BEGIN INFORMATION GIVEN

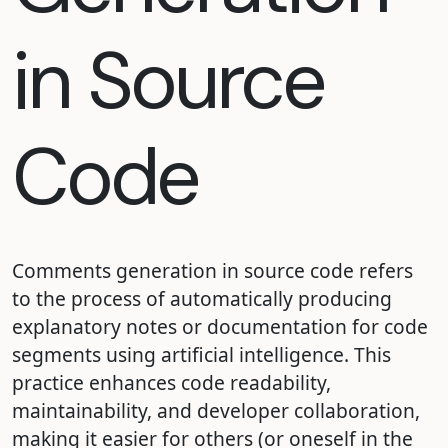
in Source
Code
Comments generation in source code refers
to the process of automatically producing
explanatory notes or documentation for code
segments using artificial intelligence. This
practice enhances code readability,
maintainability, and developer collaboration,
making it easier for others (or oneself in the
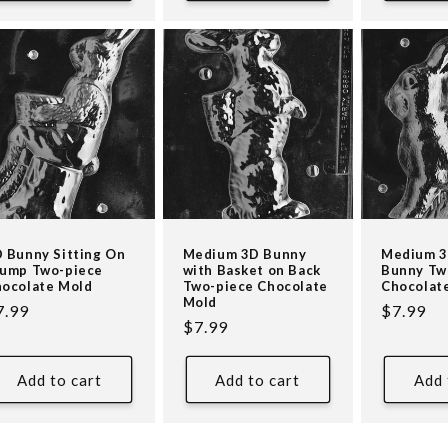
 Bunny Sitting On
Medium 3D Bunny
Medium 3
ump Two-piece
with Basket on Back
Bunny Tw
ocolate Mold
Two-piece Chocolate
Chocolat
Mold
egular
7.99
Regular
$7.99
Regular
$7.99
ice
price
price
Add to cart
Add to cart
Add 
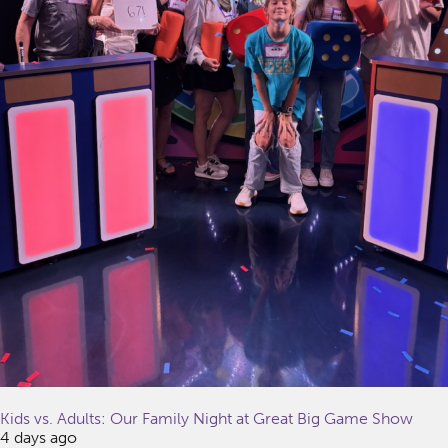
Kids vs. Adults: Our Family Night at Great Big Game Show
4 days ago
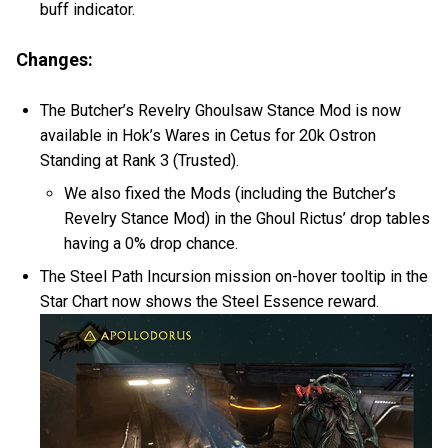
buff indicator.
Changes:
The Butcher’s Revelry Ghoulsaw Stance Mod is now
available in Hok’s Wares in Cetus for 20k Ostron
Standing at Rank 3 (Trusted).
We also fixed the Mods (including the Butcher’s
Revelry Stance Mod) in the Ghoul Rictus’ drop tables
having a 0% drop chance.
The Steel Path Incursion mission on-hover tooltip in the
Star Chart now shows the Steel Essence reward.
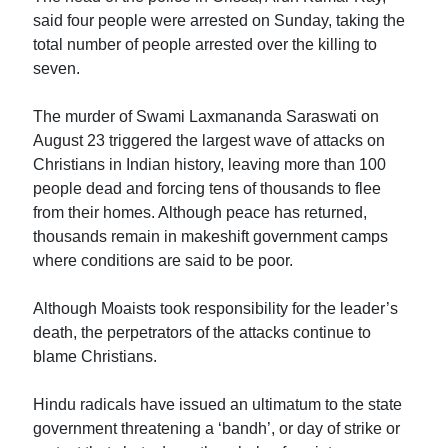
said four people were arrested on Sunday, taking the
total number of people arrested over the killing to
seven.
The murder of Swami Laxmananda Saraswati on
August 23 triggered the largest wave of attacks on
Christians in Indian history, leaving more than 100
people dead and forcing tens of thousands to flee
from their homes. Although peace has returned,
thousands remain in makeshift government camps
where conditions are said to be poor.
Although Moaists took responsibility for the leader’s
death, the perpetrators of the attacks continue to
blame Christians.
Hindu radicals have issued an ultimatum to the state
government threatening a ‘bandh’, or day of strike or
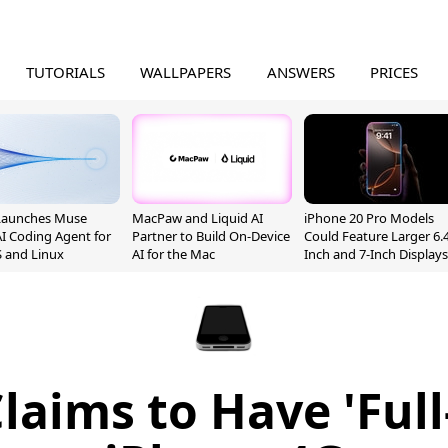
TUTORIALS
WALLPAPERS
ANSWERS
PRICES
Launches Muse
MacPaw and Liquid AI
iPhone 20 Pro Models
I Coding Agent for
Partner to Build On-Device
Could Feature Larger 6.4
 and Linux
AI for the Mac
Inch and 7-Inch Displays
laims to Have 'Full-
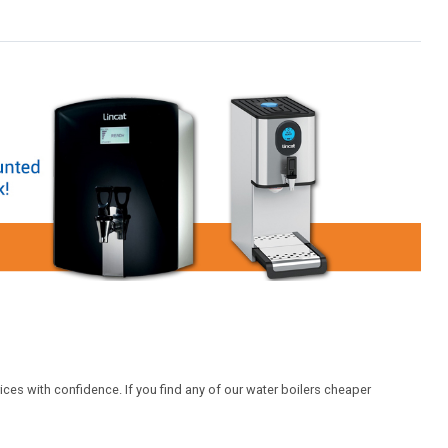
ices with confidence. If you find any of our water boilers cheaper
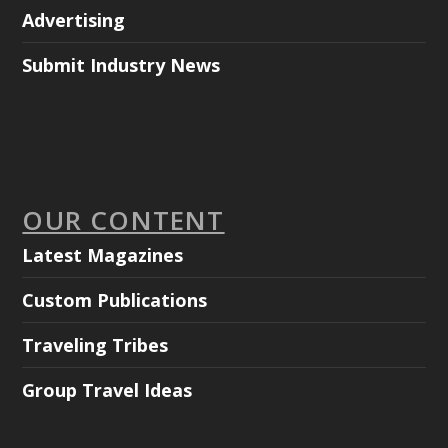
Advertising
Submit Industry News
OUR CONTENT
Latest Magazines
Custom Publications
Traveling Tribes
Group Travel Ideas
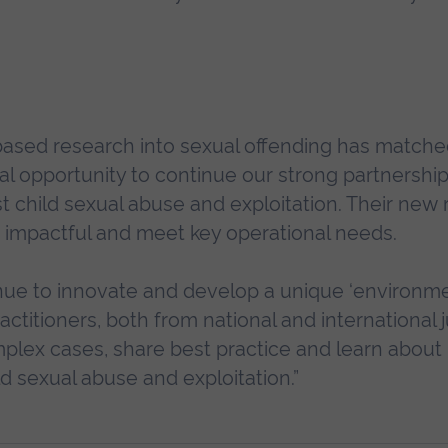
based research into sexual offending has match
nal opportunity to continue our strong partnershi
inst child sexual abuse and exploitation. Their new
 impactful and meet key operational needs.
tinue to innovate and develop a unique ‘environm
actitioners, both from national and international j
lex cases, share best practice and learn about 
ld sexual abuse and exploitation.”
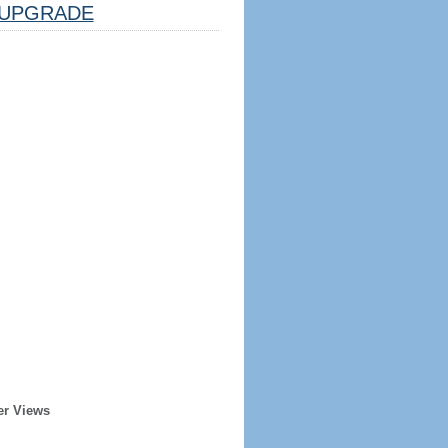
UPGRADE
er Views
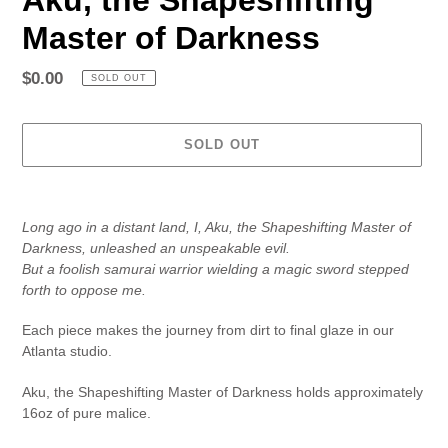
Master of Darkness
Regular
$0.00
SOLD OUT
price
SOLD OUT
Adding
product
Long ago in a distant land, I, Aku, the Shapeshifting Master of
to
Darkness, unleashed an unspeakable evil.
your
But a foolish samurai warrior wielding a magic sword stepped
cart
forth to oppose me.
Each piece makes the journey from dirt to final glaze in our
Atlanta studio.
Aku, the Shapeshifting Master of Darkness holds approximately
16oz of pure malice.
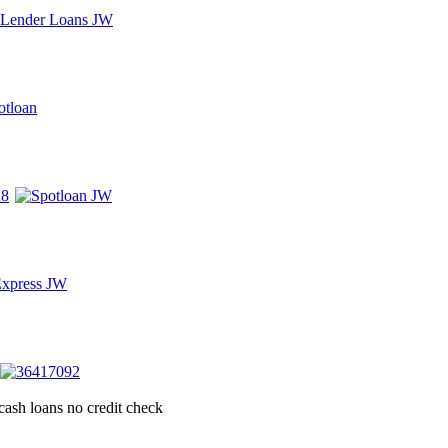
cash loans no credit check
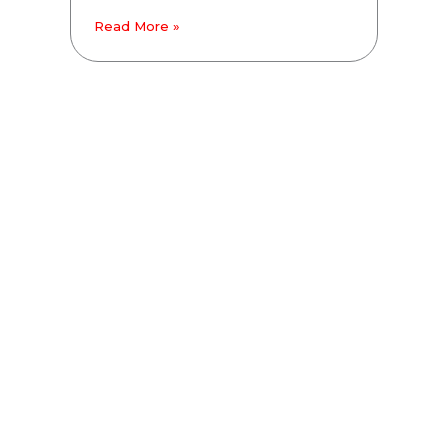
Read More »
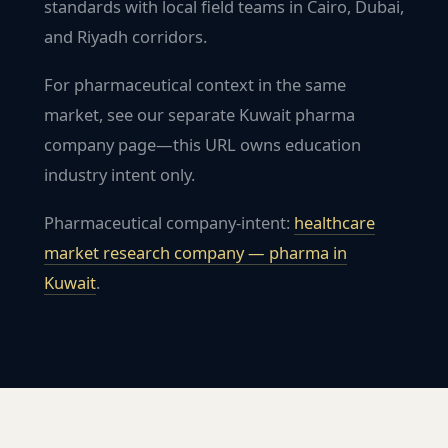
standards with local field teams in Cairo, Dubai,
and Riyadh corridors.
For pharmaceutical context in the same
market, see our separate Kuwait pharma
company page—this URL owns education
industry intent only.
Pharmaceutical company-intent:
healthcare
market research company — pharma in
Kuwait
.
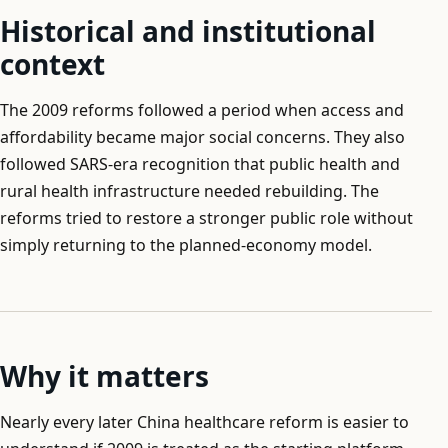
Historical and institutional
context
The 2009 reforms followed a period when access and
affordability became major social concerns. They also
followed SARS-era recognition that public health and
rural health infrastructure needed rebuilding. The
reforms tried to restore a stronger public role without
simply returning to the planned-economy model.
Why it matters
Nearly every later China healthcare reform is easier to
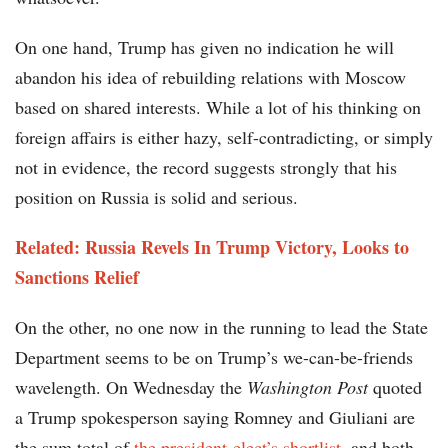
On one hand, Trump has given no indication he will
abandon his idea of rebuilding relations with Moscow
based on shared interests. While a lot of his thinking on
foreign affairs is either hazy, self-contradicting, or simply
not in evidence, the record suggests strongly that his
position on Russia is solid and serious.
Related: Russia Revels In Trump Victory, Looks to
Sanctions Relief
On the other, no one now in the running to lead the State
Department seems to be on Trump’s we-can-be-friends
wavelength. On Wednesday the
Washington Post
quoted
a Trump spokesperson saying Romney and Giuliani are
the sum total of
the president-elect’s shortlist
, and both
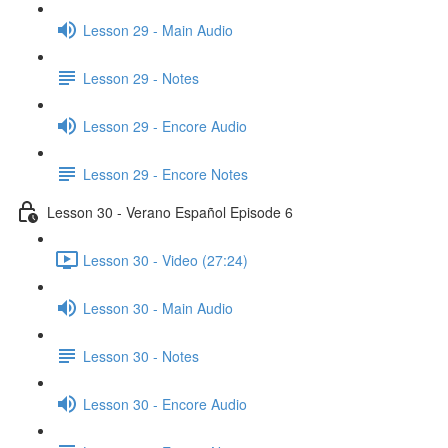
Lesson 29 - Main Audio
Lesson 29 - Notes
Lesson 29 - Encore Audio
Lesson 29 - Encore Notes
Lesson 30 - Verano Español Episode 6
Lesson 30 - Video (27:24)
Lesson 30 - Main Audio
Lesson 30 - Notes
Lesson 30 - Encore Audio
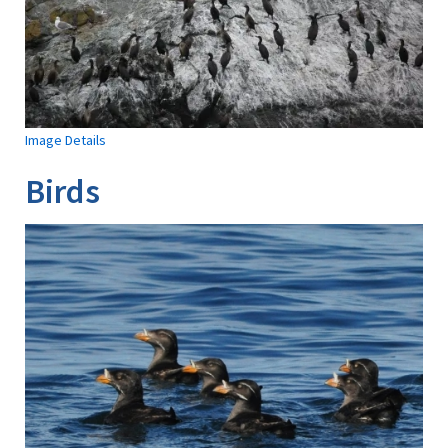
Image Details
Birds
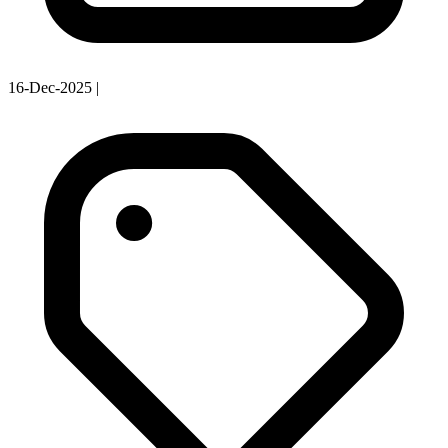
16-Dec-2025
|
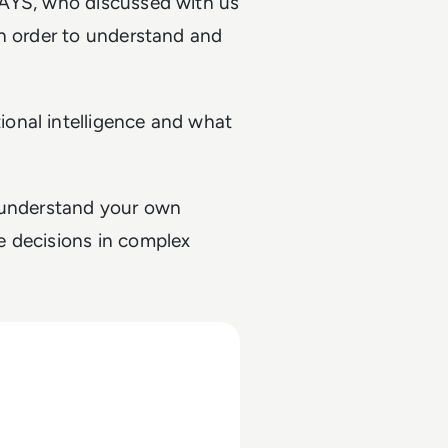
RAYS, who discussed with us
in order to understand and
onal intelligence and what
to understand your own
e decisions in complex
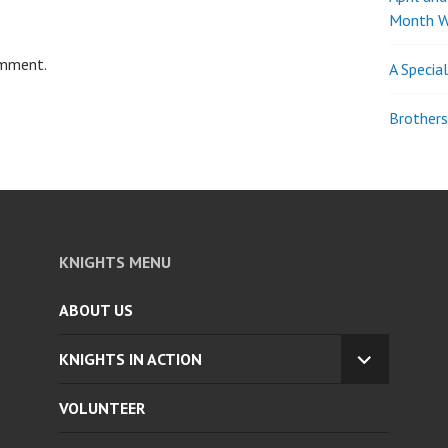
Month W
omment.
A Specia
Brothers
KNIGHTS MENU
ABOUT US
KNIGHTS IN ACTION
EXPAND
CHILD
VOLUNTEER
MENU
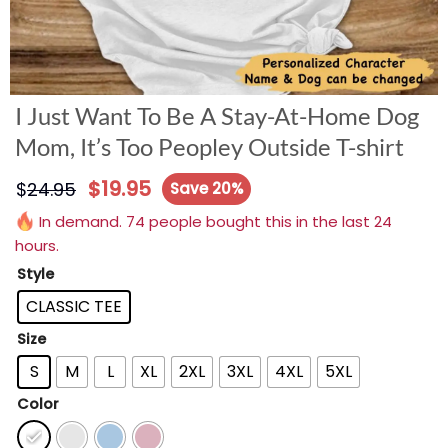
I Just Want To Be A Stay-At-Home Dog
Mom, It’s Too Peopley Outside T-shirt
$
19.95
$
24.95
Save 20%
In demand. 74 people bought this in the last 24
hours.
Style
CLASSIC TEE
Size
S
M
L
XL
2XL
3XL
4XL
5XL
Color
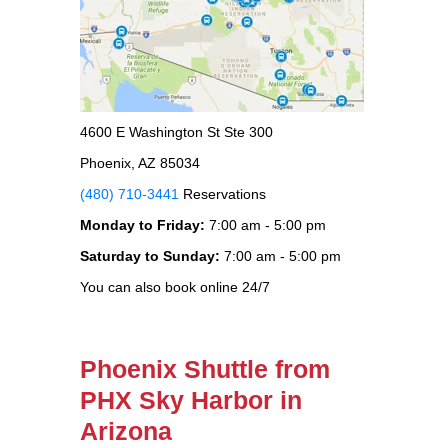
4600 E Washington St Ste 300
Phoenix, AZ 85034
(480) 710-3441
Reservations
Monday to Friday:
7:00 am - 5:00 pm
Saturday to Sunday:
7:00 am - 5:00 pm
You can also book online 24/7
Phoenix Shuttle from
PHX Sky Harbor in
Arizona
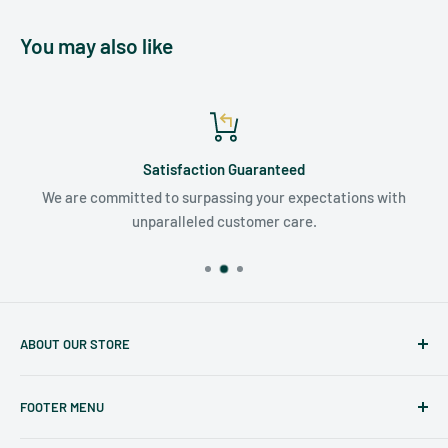
You may also like
Satisfaction Guaranteed
We are committed to surpassing your expectations with
unparalleled customer care.
ABOUT OUR STORE
Judaicaspot.com
was built by your friends at
The Seforim
FOOTER MENU
Nook
in Baltimore
.
Search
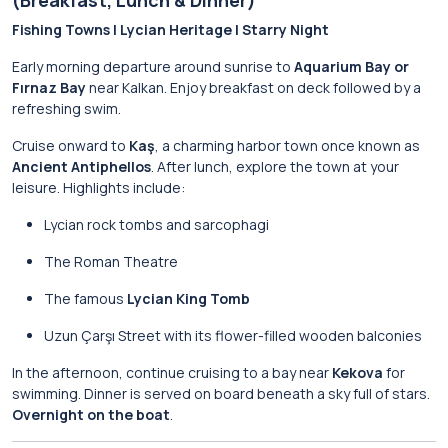
(Breakfast, Lunch & Dinner)
Fishing Towns | Lycian Heritage | Starry Night
Early morning departure around sunrise to
Aquarium Bay or
Fırnaz Bay
near Kalkan. Enjoy breakfast on deck followed by a
refreshing swim.
Cruise onward to
Kaş
, a charming harbor town once known as
Ancient Antiphellos
. After lunch, explore the town at your
leisure. Highlights include:
Lycian rock tombs and sarcophagi
The Roman Theatre
The famous
Lycian King Tomb
Uzun Çarşı Street with its flower-filled wooden balconies
In the afternoon, continue cruising to a bay near
Kekova
for
swimming. Dinner is served on board beneath a sky full of stars.
Overnight on the boat
.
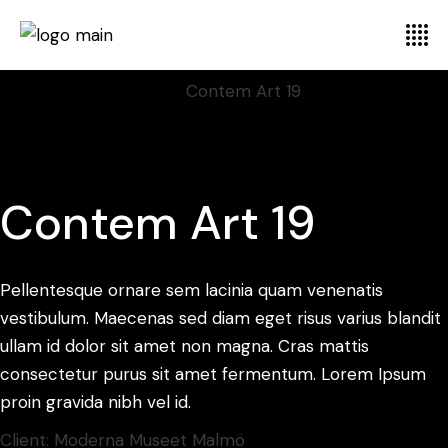
Home
Display
Illustration
Contem Art 19
Contem Art 19
Pellentesque ornare sem lacinia quam venenatis
vestibulum. Maecenas sed diam eget risus varius blandit
ullam id dolor sit amet non magna. Cras mattis
consectetur purus sit amet fermentum. Lorem Ipsum
proin gravida nibh vel id.
Client:
Moderna Museet Malmö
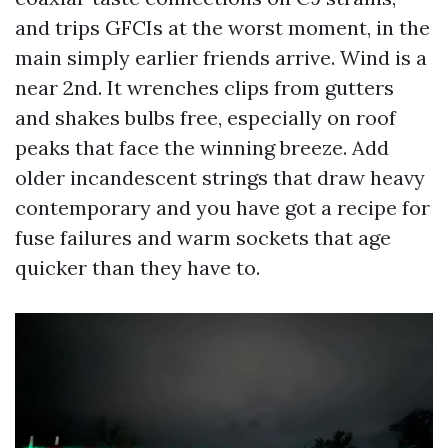
and trips GFCIs at the worst moment, in the
main simply earlier friends arrive. Wind is a
near 2nd. It wrenches clips from gutters
and shakes bulbs free, especially on roof
peaks that face the winning breeze. Add
older incandescent strings that draw heavy
contemporary and you have got a recipe for
fuse failures and warm sockets that age
quicker than they have to.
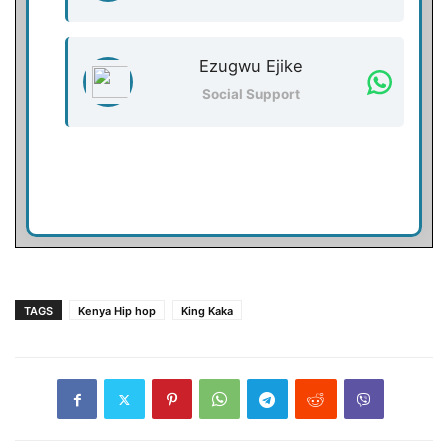
Ezugwu Ejike
Social Support
TAGS
Kenya Hip hop
King Kaka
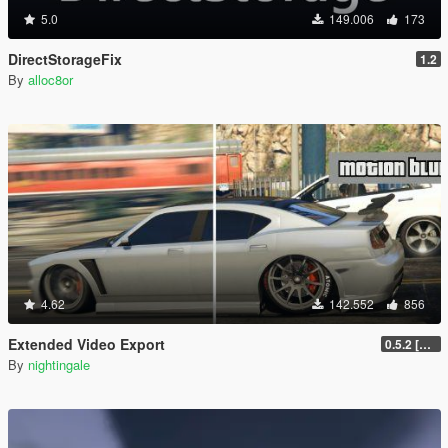
5.0
149.006
173
DirectStorageFix
1.2
By
alloc8or
4.62
142.552
856
Extended Video Export
0.5.2 [BETA]
By
nightingale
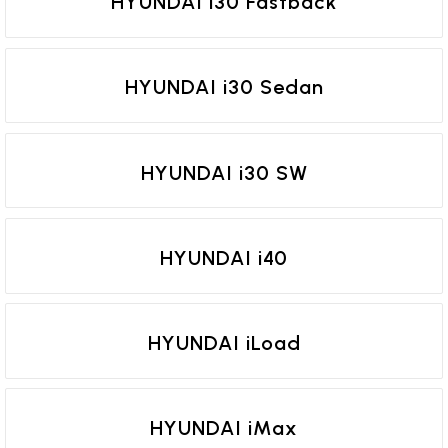
HYUNDAI i30 Fastback
HYUNDAI i30 Sedan
HYUNDAI i30 SW
HYUNDAI i40
HYUNDAI iLoad
HYUNDAI iMax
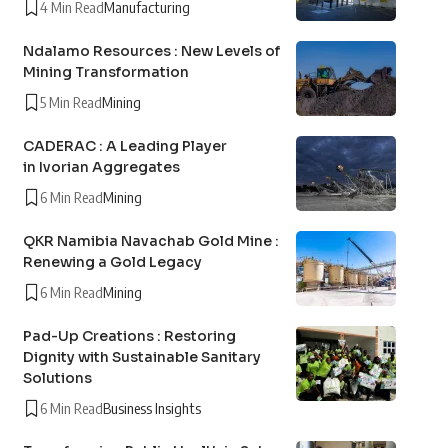
4 Min Read
Manufacturing
Ndalamo Resources : New Levels of
Mining Transformation
5 Min Read
Mining
CADERAC : A Leading Player
in Ivorian Aggregates
6 Min Read
Mining
QKR Namibia Navachab Gold Mine :
Renewing a Gold Legacy
6 Min Read
Mining
Pad-Up Creations : Restoring
Dignity with Sustainable Sanitary
Solutions
6 Min Read
Business Insights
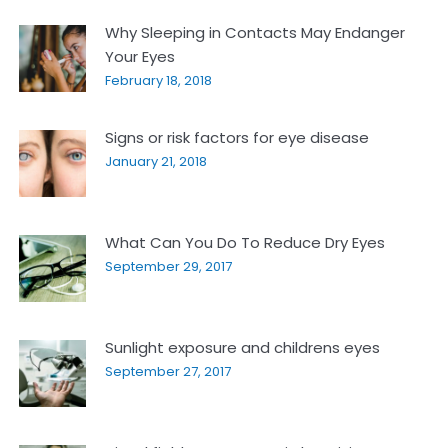
Why Sleeping in Contacts May Endanger
Your Eyes
February 18, 2018
Signs or risk factors for eye disease
January 21, 2018
What Can You Do To Reduce Dry Eyes
September 29, 2017
Sunlight exposure and childrens eyes
September 27, 2017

END INFORMATION GIVEN

WHAT YOU SHOULD DO:
Copy out the stretch of the listing from its start through the line containing "Group Travel Ideas", both ends included. Leave the pictures out.

ANSWER SECTION:
in Source
Code
Comments generation in source code refers
to the process of automatically producing
explanatory notes or documentation for code
segments using artificial intelligence. This
practice enhances code readability,
maintainability, and developer collaboration,
making it easier for others (or oneself in the
 Bunny Sitting On
Medium 3D Bunny
Medium 3
ump Two-piece
with Basket on Back
Bunny Tw
ocolate Mold
Two-piece Chocolate
Chocolat
Mold
egular
7.99
Regular
$7.99
Regular
$7.99
ice
price
price
Add to cart
Add to cart
Add 
Kids vs. Adults: Our Family Night at Great Big Game Show
4 days ago
buff indicator.
Changes:
The Butcher’s Revelry Ghoulsaw Stance Mod is now
available in Hok’s Wares in Cetus for 20k Ostron
Standing at Rank 3 (Trusted).
We also fixed the Mods (including the Butcher’s
Revelry Stance Mod) in the Ghoul Rictus’ drop tables
having a 0% drop chance.
The Steel Path Incursion mission on-hover tooltip in the
Star Chart now shows the Steel Essence reward.
said four people were arrested on Sunday, taking the
total number of people arrested over the killing to
seven.
The murder of Swami Laxmananda Saraswati on
August 23 triggered the largest wave of attacks on
Christians in Indian history, leaving more than 100
people dead and forcing tens of thousands to flee
from their homes. Although peace has returned,
thousands remain in makeshift government camps
where conditions are said to be poor.
Although Moaists took responsibility for the leader’s
death, the perpetrators of the attacks continue to
blame Christians.
Hindu radicals have issued an ultimatum to the state
government threatening a ‘bandh’, or day of strike or
TUTORIALS
WALLPAPERS
ANSWERS
PRICES
Launches Muse
MacPaw and Liquid AI
iPhone 20 Pro Models
I Coding Agent for
Partner to Build On-Device
Could Feature Larger 6.4
 and Linux
AI for the Mac
Inch and 7-Inch Displays
laims to Have 'Full-
ices with confidence. If you find any of our water boilers cheaper
Advertising
Submit Industry News
OUR CONTENT
Latest Magazines
Custom Publications
Traveling Tribes
Group Travel Ideas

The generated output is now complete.